UN sentences Serb doctor to life

Milomar Stakic, a Serb doctor who organised the murder of Muslims and Croats during the Bosnian War, was today sentenced to life imprisonment by the United Nations war crime tribunal.

Stakic presided over the establishment of two camps where thousands of detainees were held

Stakic was found guilty of extermination and persecution in the Prijedor area, infamous for the Omarska concentration camp. Stakic showed no emotion as the sentence was handed down.

Pictures of emaciated Croatian and Bosnian Muslim victims at Omarska shocked the world and made the Bosnian Serbs ethnic cleansing policy impossible to ignore.

“Dr Stakic was one of the principal actors” in a campaign of murder, rape and torture “and intentionally discriminated against non-Serbs,” Judge Wolfgang Schomburg said, AFP reported.

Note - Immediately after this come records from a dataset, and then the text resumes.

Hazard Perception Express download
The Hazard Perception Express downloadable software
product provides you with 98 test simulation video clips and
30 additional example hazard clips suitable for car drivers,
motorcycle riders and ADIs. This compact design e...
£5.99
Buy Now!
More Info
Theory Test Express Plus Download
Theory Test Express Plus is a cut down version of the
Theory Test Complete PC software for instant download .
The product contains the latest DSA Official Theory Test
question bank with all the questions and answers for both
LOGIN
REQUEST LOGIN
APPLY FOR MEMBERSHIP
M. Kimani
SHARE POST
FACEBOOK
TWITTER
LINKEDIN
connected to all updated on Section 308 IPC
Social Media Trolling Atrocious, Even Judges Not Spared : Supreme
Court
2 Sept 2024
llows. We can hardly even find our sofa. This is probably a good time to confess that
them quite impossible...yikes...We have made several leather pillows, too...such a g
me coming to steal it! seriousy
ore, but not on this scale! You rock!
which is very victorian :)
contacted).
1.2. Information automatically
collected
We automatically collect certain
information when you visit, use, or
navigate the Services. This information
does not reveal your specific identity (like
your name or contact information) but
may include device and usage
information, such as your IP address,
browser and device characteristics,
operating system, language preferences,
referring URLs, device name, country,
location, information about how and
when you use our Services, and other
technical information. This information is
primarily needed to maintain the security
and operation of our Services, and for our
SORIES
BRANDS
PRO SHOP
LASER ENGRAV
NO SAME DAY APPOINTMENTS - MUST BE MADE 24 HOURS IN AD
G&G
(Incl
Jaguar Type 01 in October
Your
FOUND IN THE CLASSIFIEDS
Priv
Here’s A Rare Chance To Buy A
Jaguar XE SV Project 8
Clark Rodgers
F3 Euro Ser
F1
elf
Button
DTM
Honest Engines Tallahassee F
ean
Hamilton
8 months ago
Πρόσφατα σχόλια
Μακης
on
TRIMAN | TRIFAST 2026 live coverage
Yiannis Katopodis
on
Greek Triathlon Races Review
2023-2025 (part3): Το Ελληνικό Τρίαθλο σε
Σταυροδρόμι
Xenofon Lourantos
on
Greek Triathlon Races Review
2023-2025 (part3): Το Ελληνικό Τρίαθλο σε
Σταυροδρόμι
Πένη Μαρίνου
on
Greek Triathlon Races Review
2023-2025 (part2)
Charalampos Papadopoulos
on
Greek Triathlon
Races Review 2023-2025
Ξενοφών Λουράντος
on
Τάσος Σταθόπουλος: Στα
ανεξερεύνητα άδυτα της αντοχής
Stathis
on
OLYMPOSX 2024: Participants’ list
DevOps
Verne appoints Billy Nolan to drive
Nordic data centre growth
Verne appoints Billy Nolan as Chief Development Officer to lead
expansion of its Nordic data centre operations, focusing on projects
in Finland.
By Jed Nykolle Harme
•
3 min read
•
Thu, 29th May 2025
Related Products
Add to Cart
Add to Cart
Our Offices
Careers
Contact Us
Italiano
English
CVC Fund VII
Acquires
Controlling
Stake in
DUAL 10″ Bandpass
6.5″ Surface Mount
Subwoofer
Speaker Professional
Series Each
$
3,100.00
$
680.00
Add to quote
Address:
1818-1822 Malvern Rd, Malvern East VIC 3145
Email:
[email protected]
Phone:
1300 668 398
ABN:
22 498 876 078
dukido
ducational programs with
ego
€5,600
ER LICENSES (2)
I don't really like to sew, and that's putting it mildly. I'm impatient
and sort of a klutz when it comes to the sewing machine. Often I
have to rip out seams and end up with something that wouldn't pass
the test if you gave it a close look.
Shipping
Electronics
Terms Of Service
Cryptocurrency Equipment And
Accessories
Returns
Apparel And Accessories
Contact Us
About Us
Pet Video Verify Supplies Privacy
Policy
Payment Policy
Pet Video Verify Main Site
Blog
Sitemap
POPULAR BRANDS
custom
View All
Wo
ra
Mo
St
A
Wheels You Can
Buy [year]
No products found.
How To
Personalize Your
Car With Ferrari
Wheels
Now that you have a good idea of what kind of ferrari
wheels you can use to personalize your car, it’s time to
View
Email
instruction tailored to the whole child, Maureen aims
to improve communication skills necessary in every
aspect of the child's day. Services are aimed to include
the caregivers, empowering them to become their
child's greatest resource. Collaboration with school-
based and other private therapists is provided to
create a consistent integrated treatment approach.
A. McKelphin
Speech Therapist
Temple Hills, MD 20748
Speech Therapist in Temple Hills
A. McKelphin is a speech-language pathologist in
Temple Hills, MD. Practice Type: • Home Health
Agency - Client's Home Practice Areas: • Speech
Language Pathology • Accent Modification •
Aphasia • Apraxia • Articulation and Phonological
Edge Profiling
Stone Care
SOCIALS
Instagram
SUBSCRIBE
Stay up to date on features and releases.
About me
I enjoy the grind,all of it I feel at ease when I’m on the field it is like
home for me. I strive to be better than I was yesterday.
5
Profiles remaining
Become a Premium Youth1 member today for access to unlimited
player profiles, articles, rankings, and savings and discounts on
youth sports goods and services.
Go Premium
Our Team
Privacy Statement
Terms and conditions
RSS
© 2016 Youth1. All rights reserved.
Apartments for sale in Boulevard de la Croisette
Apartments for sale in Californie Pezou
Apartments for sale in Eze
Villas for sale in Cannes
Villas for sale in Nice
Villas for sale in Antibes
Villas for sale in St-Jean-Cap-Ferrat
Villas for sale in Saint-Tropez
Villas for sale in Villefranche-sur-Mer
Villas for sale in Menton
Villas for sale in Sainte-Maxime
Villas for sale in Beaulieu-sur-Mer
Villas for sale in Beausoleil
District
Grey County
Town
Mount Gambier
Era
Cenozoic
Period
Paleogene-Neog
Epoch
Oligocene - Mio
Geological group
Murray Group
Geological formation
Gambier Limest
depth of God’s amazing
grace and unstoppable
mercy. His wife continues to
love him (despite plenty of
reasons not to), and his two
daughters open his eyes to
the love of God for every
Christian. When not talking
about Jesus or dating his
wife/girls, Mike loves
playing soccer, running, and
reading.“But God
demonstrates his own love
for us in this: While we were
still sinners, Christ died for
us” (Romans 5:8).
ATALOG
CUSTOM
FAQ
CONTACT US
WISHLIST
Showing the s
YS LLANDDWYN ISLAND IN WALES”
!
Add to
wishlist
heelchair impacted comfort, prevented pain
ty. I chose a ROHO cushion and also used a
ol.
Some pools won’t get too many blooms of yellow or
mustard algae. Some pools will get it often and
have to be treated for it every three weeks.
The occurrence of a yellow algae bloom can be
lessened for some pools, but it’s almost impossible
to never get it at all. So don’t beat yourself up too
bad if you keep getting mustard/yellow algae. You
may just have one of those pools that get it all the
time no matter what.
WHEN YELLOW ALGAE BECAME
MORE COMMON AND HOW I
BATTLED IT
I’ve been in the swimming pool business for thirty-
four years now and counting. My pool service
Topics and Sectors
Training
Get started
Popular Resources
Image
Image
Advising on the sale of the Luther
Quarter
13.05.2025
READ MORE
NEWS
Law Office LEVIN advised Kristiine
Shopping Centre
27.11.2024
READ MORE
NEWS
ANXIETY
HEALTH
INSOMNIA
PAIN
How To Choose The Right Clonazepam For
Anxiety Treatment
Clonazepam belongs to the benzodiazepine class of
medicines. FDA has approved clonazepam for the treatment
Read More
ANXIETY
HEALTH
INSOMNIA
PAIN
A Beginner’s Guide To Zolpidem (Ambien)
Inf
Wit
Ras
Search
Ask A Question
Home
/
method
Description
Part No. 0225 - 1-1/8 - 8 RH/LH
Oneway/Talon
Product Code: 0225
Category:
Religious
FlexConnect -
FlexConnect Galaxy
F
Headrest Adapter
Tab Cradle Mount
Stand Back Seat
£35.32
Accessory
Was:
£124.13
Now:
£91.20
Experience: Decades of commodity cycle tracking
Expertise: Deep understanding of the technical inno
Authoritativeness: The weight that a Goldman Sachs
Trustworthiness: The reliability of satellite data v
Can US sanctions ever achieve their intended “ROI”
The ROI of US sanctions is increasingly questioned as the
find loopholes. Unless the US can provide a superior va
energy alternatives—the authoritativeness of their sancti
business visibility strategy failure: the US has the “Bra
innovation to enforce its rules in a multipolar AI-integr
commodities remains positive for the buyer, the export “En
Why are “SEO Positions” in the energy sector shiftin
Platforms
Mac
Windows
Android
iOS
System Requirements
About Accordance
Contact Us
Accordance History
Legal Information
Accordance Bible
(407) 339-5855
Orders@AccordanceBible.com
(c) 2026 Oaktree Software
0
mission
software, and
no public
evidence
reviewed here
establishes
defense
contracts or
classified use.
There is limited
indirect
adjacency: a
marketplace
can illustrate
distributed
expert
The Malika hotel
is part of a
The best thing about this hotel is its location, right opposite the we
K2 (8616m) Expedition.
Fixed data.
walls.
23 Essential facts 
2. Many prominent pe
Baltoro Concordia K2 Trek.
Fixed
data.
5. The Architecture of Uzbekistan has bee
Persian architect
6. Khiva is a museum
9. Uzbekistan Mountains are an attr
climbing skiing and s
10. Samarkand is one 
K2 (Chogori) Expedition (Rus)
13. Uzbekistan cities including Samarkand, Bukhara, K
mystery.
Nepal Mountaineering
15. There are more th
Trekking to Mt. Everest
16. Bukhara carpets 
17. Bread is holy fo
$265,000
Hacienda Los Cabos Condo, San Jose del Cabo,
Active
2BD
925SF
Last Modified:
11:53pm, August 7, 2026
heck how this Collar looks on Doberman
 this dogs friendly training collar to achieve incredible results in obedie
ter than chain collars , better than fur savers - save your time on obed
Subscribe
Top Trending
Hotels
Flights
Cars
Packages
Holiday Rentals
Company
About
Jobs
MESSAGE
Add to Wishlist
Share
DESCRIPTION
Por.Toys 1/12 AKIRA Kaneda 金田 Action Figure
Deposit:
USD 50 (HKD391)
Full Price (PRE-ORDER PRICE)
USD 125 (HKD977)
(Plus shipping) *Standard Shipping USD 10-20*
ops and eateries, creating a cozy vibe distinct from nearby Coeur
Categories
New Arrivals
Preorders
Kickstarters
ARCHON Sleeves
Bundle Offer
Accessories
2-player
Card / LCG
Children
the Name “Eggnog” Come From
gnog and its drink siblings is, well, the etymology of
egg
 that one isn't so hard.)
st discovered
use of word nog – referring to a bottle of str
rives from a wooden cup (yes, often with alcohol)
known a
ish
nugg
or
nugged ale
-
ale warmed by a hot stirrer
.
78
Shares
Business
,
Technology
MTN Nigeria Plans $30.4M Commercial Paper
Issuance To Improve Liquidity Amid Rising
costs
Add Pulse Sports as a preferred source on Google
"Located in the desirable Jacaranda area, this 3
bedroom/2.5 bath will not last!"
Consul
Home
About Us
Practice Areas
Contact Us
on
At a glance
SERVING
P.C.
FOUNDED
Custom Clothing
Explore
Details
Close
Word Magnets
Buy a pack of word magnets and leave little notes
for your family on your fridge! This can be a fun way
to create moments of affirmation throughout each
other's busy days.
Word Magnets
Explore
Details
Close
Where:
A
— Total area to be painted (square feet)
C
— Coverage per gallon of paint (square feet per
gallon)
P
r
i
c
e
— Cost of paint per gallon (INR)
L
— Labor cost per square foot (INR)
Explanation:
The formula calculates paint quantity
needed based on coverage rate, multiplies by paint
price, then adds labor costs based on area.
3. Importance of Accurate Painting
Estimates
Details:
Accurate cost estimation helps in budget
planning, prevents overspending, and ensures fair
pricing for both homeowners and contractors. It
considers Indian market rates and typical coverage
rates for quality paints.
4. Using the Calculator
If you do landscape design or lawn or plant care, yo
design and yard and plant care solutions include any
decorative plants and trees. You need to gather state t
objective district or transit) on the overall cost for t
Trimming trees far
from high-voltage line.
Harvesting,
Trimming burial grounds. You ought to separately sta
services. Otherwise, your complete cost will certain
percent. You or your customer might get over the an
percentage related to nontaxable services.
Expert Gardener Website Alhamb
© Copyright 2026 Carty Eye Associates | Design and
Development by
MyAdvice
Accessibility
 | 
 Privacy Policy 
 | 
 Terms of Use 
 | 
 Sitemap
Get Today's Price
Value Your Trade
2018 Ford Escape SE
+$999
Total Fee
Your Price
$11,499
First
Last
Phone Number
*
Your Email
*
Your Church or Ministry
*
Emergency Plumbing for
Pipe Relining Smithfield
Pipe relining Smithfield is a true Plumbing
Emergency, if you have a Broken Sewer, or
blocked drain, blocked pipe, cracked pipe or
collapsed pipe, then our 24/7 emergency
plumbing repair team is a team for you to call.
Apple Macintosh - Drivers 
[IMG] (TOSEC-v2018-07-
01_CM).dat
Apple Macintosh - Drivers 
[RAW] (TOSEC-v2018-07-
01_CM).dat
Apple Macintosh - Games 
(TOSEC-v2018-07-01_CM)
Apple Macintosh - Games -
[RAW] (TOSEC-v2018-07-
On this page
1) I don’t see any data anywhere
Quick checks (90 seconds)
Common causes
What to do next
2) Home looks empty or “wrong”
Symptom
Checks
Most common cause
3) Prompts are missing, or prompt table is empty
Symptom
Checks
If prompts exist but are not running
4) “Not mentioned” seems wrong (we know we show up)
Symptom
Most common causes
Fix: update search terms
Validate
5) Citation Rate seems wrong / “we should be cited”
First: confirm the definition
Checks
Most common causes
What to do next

This is the first life sentence handed down by the war crimes tribunal since it was convened some 10 years ago.

Genocide rejected 

Still, the court rejected a charge of genocide leveled at Stakic. Genocide is notoriously difficult to prove as the prosecution must prove with documentary evidence that the accused intended to destroy all or part of a national, religious, racial or ethnic group.

“Despite the comprehensive patern of attrocities against non-Serbs, the trial chamber has not found this case to be a case of genocide”                           — Judge Schomburg

In 1992, the “Crisis Committee of the Serbian District of Prijedor” was set-up to takeover Prijedor. Stakic was mayor of the town.

The group’s aim was to arm the local Serb population, to frighten them into believing they were in mortal danger from non-Serb residents and expropriate property.

Stakic presided over the establishment of two concentration camps where thousands of detainees were held.

Omarska concentration camp

His indictment listed specific cases of murder and cruelty, including the murder of 120 people taken from the Omarska and Keraterm camps in mid-1992.

Meanwhile, the trial of the court’s number one indictee, former Serb President Slobadan Milosevic, continues.

Still the Stakic case could have implications on any verdict handed down to Milosevic as prosecutors are citing the Prijedor camps and massacres as proof of Milosevic’s genocidal intentions.

The Bosnian war lasted from 1992 until 1995, and cost as many as 250,000 lives.